Dr. Chilopora and his wife Esther are leaving for South Africa for the Church Festival and shutting the clinic down during this time, so it's very quiet. We miss the sound of the orphans that we had seen on previous visits.
The clinic is beautifully maintained. The inside is spotless. We are pleased with the entire Clinic venture that LifeNets has helped with since 2001.

We were also very happy to see the water cistern/tank system working. Back on the 2002 container we provided a water purification system that we bought in southern Indiana. It's a system designed to work off a car battery in remote areas and produces chorine gas. It's taken some time for them to get the cistern and tank working with the purification system, but now it's working and has been since we've visited last. The missionary group in Underwood, Indiana will be happy to receive this report as this is the only place in Malawi using their process.
During the rainy season rain water from the sheet metal roof goes into the 10 foot by 10 foot by 10 foot cube cistern. From there it is pumped up into a tank. After the tank it flow into a drum inside the clinic. The water purification system is between the tank and drum.
It was only about a week ago that the blankets that were donated by the Whittier Alternative School in Sedalia, Missouri arrived. There were 100 blankets and 250 toys. Half the blankets will go to the orphans and the balance divided up between the Lilongwe and Blantyre churches.  

We then drove 30 miles to Dr. Chilopora's home in Ntcheu accompanied by his visiting grandson Mphatso meaning "Gift.". There we met his wife Esther. We feel so much at home here. The Chilopora's have been special and dear friends to us over the years and a joy to work with. They spoke lovingly of the LifeNets summer project workers Phil Myers, Aaron Blue and, of course, Jennifer Myers. They also saw Jennifer when she was in Lilongwe teaching the LifeNets Business 101 class.  
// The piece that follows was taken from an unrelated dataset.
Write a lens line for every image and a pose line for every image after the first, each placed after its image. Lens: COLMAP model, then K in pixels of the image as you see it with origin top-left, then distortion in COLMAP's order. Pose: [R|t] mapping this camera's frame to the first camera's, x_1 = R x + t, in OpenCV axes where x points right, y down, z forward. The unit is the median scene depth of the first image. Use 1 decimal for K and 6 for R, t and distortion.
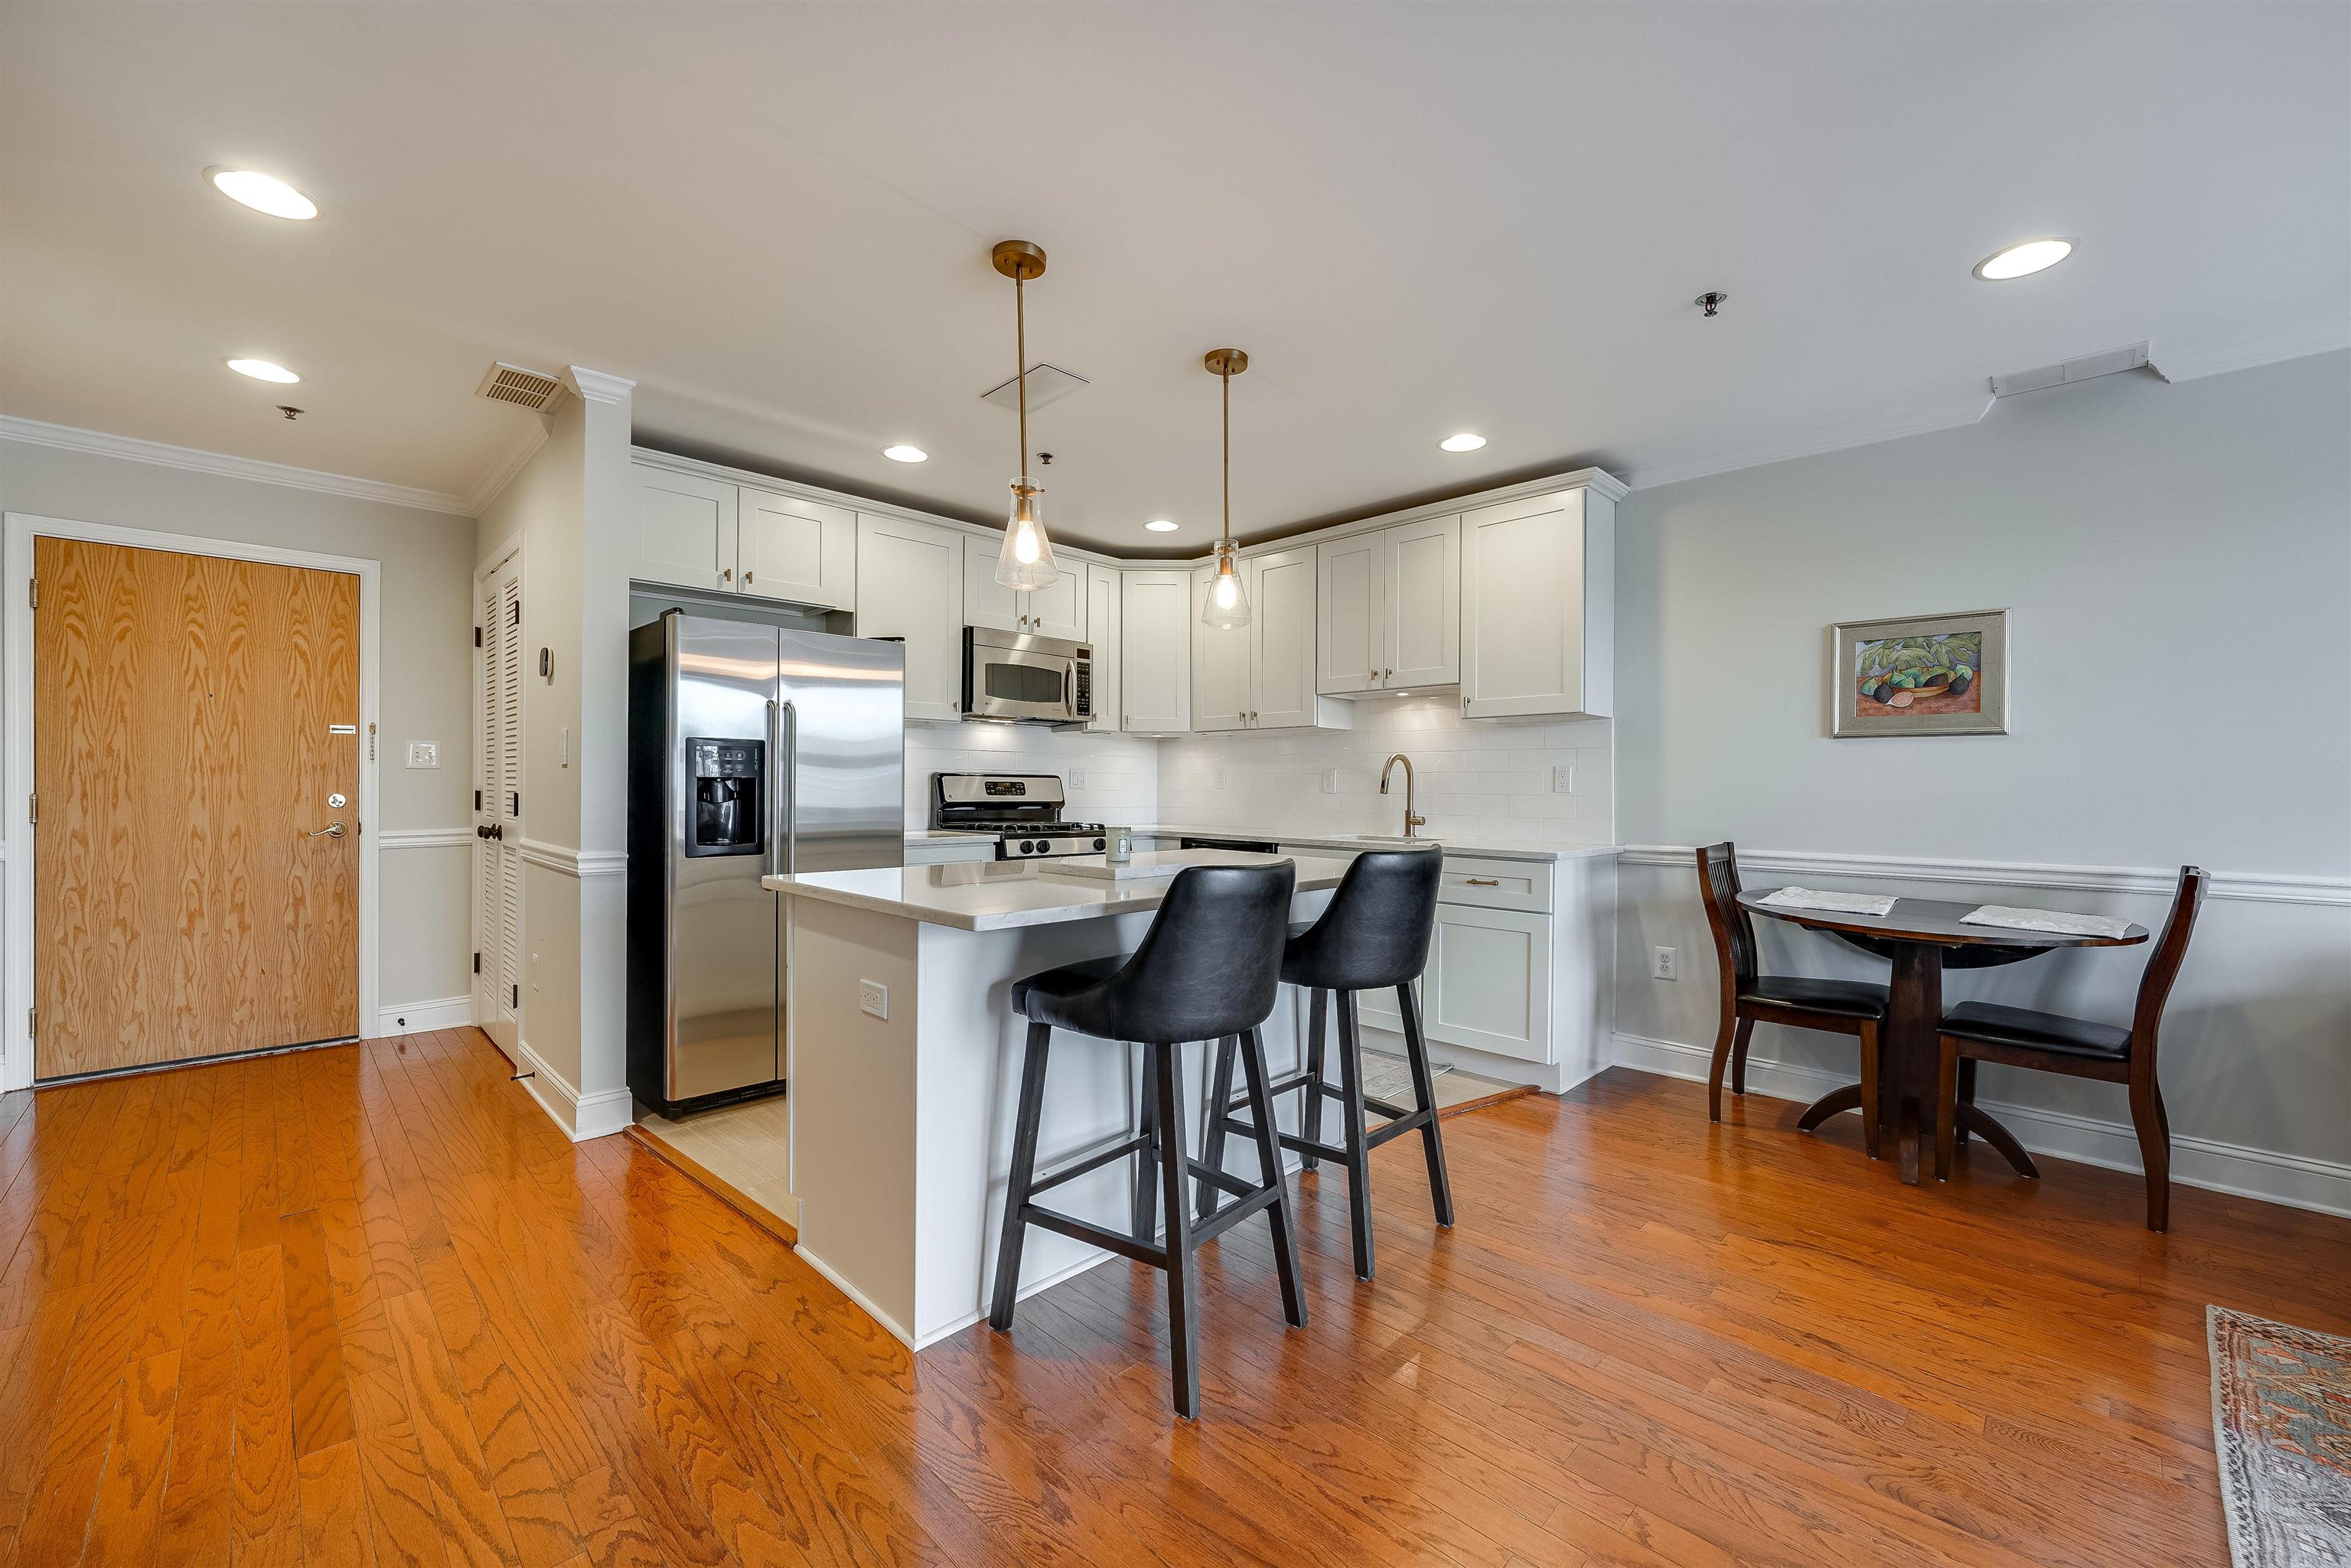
lens RADIAL K [[953.0, 0, 1186.7], [0, 953.0, 792.5], [0, 0, 1]] dist [-0.008901, 0.001456]
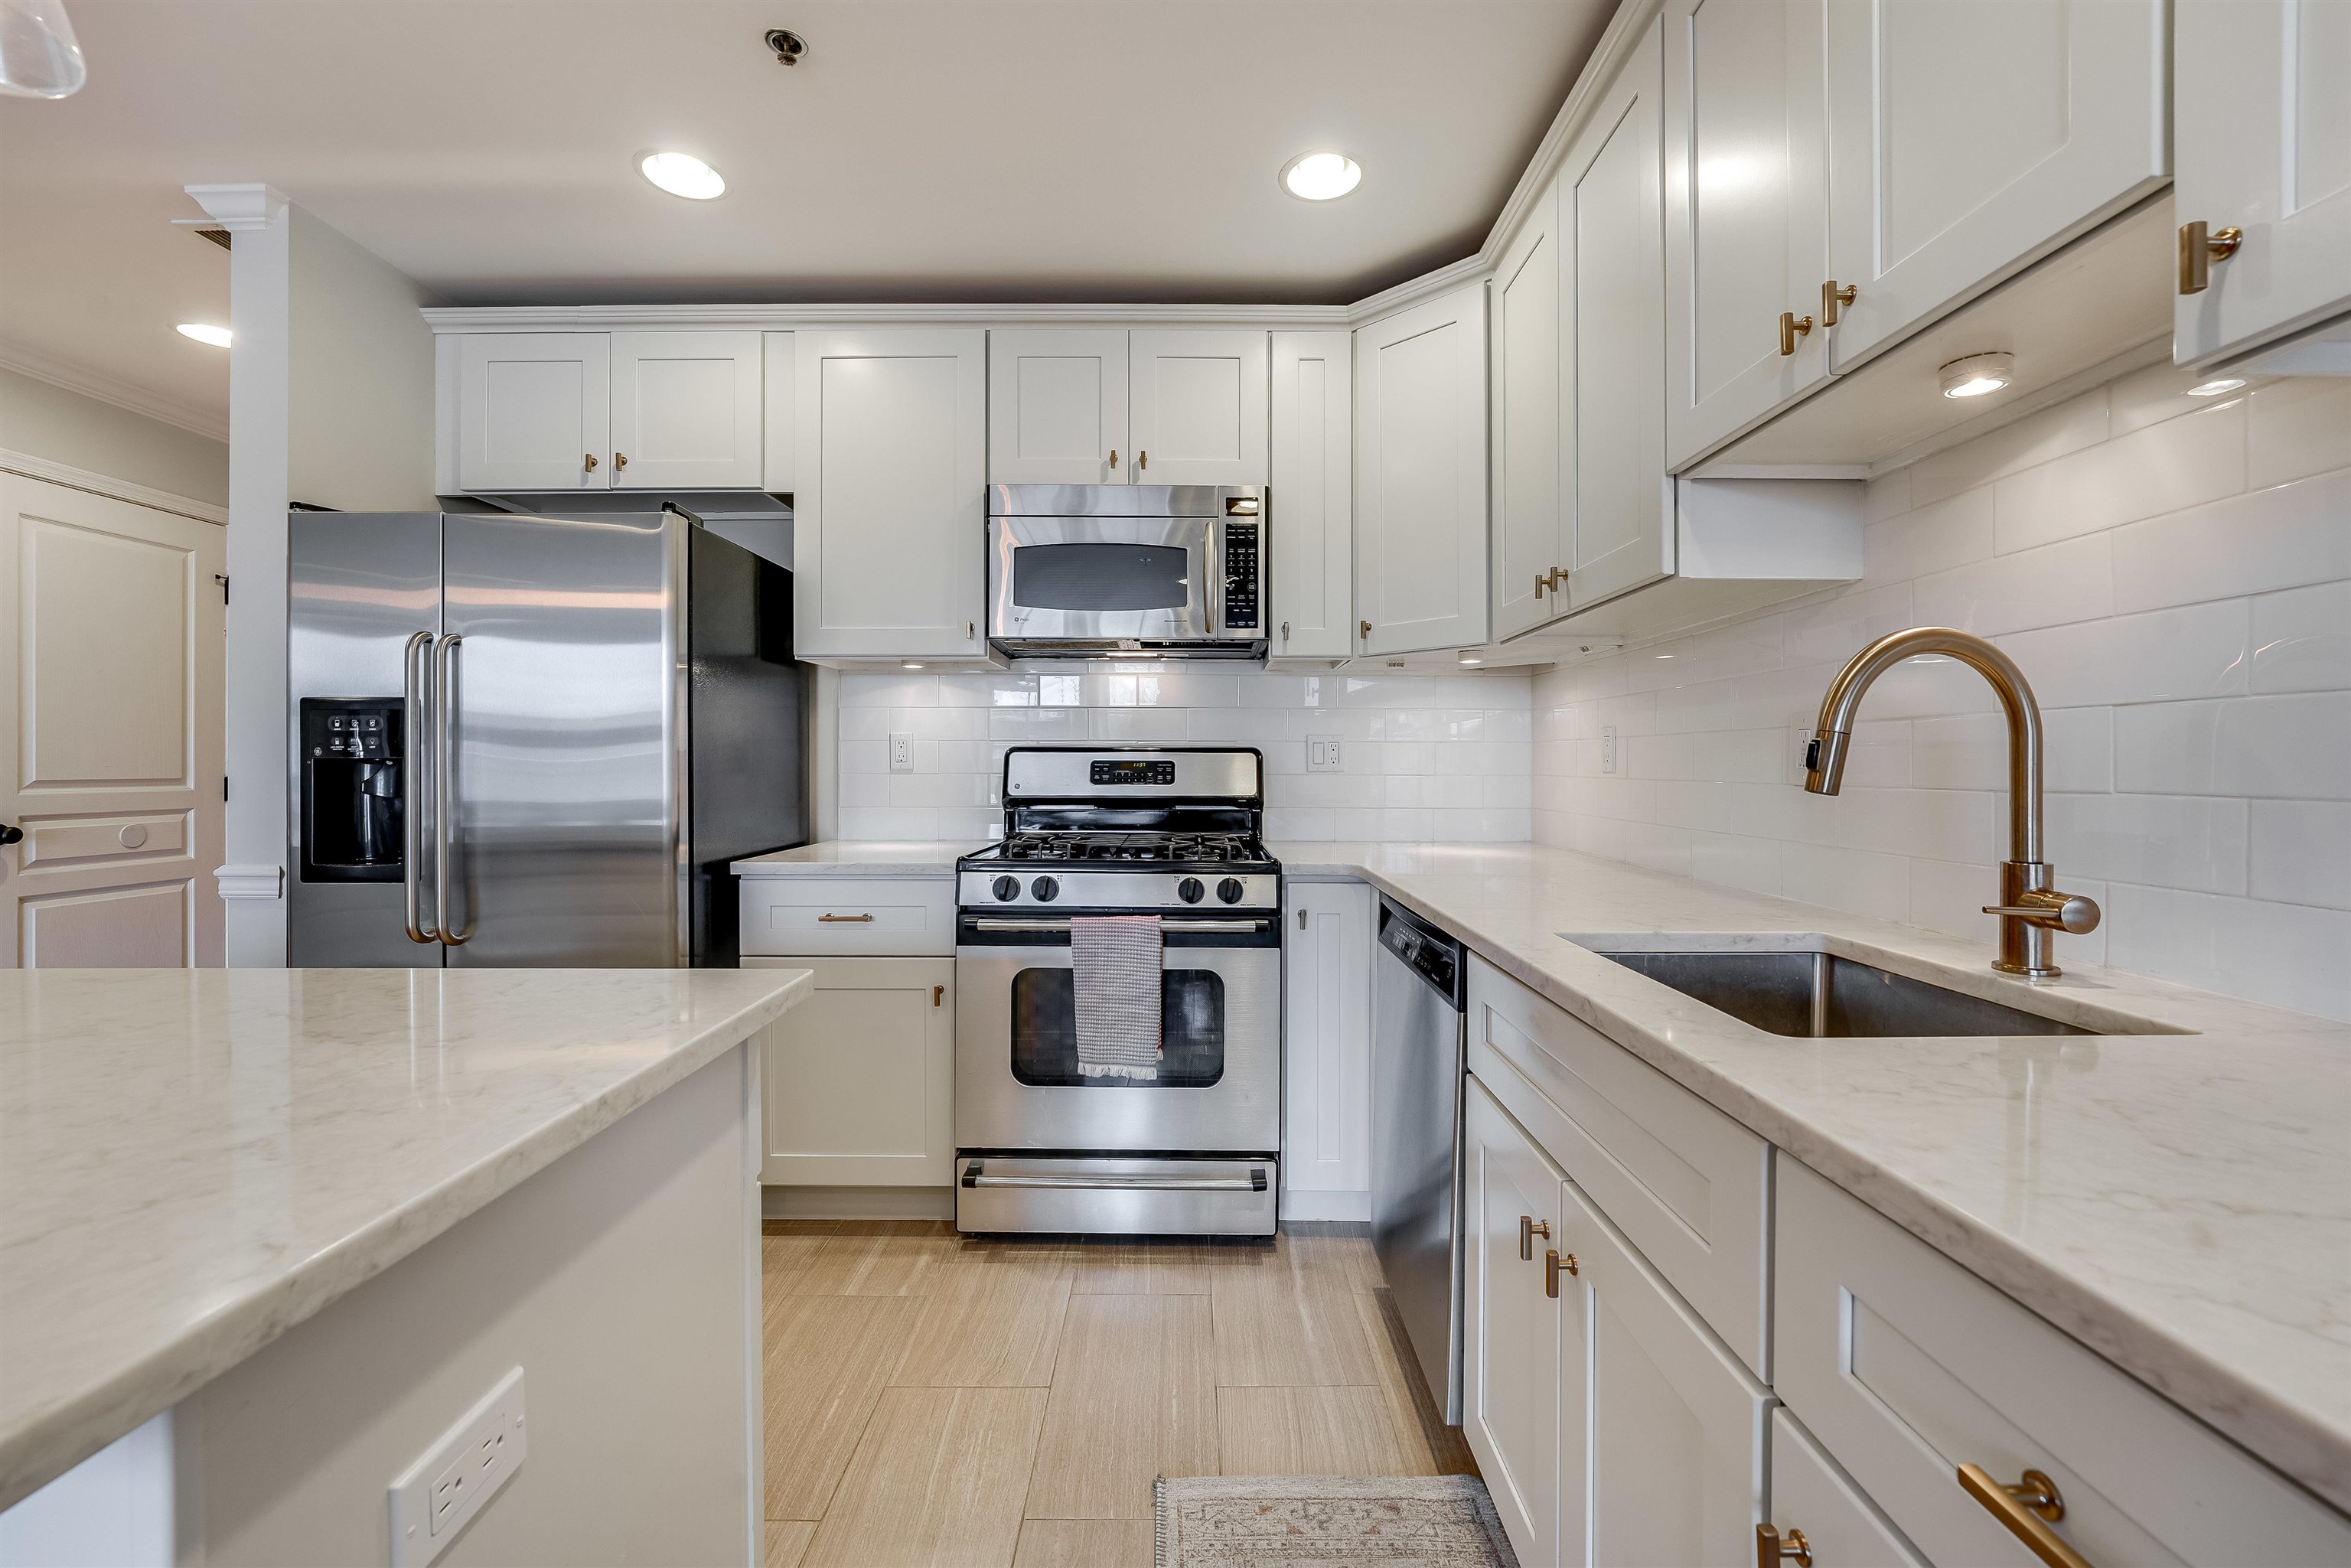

Esther prepared a tasty meal of chicken, rice, nsima and vegetables. To drink we had water and squash....orange concentrate with water.
We all leave for Lilongwe. The Chilopora's will be proceeding on to South Africa from Lilongwe. We will be in Lilongwe for the Day of Atonement and then go to Lake Malawi for the Feast.
I drive the ambulance. It has held up well in the four years that they have had it. The roads are rough and they are on their third set of tires. Even though you are on Malawi's main highway, there are people and lots of children right off the road. Lots of them! On some sections of the highway, the highway itself is the boundary between Mozambique and Malawi. Sunset is 5:30 and the last hour of our three hour drive is in complete darkness. Complete because there are no road or street lights. Also, there is a very short twilight period-then blackness!
We had to wind our way all through the center of the Lilongwe through a traffic jam in blackness to the Titanic Lodge were are staying. We did have a sinking feeling several times as we tried to find it, but finally did.
It's very nice and elaborate....Dr. Chilopora then drove away with the ambulance to his daughter Margaret's where he and Esther are staying. Dr. Chilopora will translate my sermon into Chewa tomorrow morning.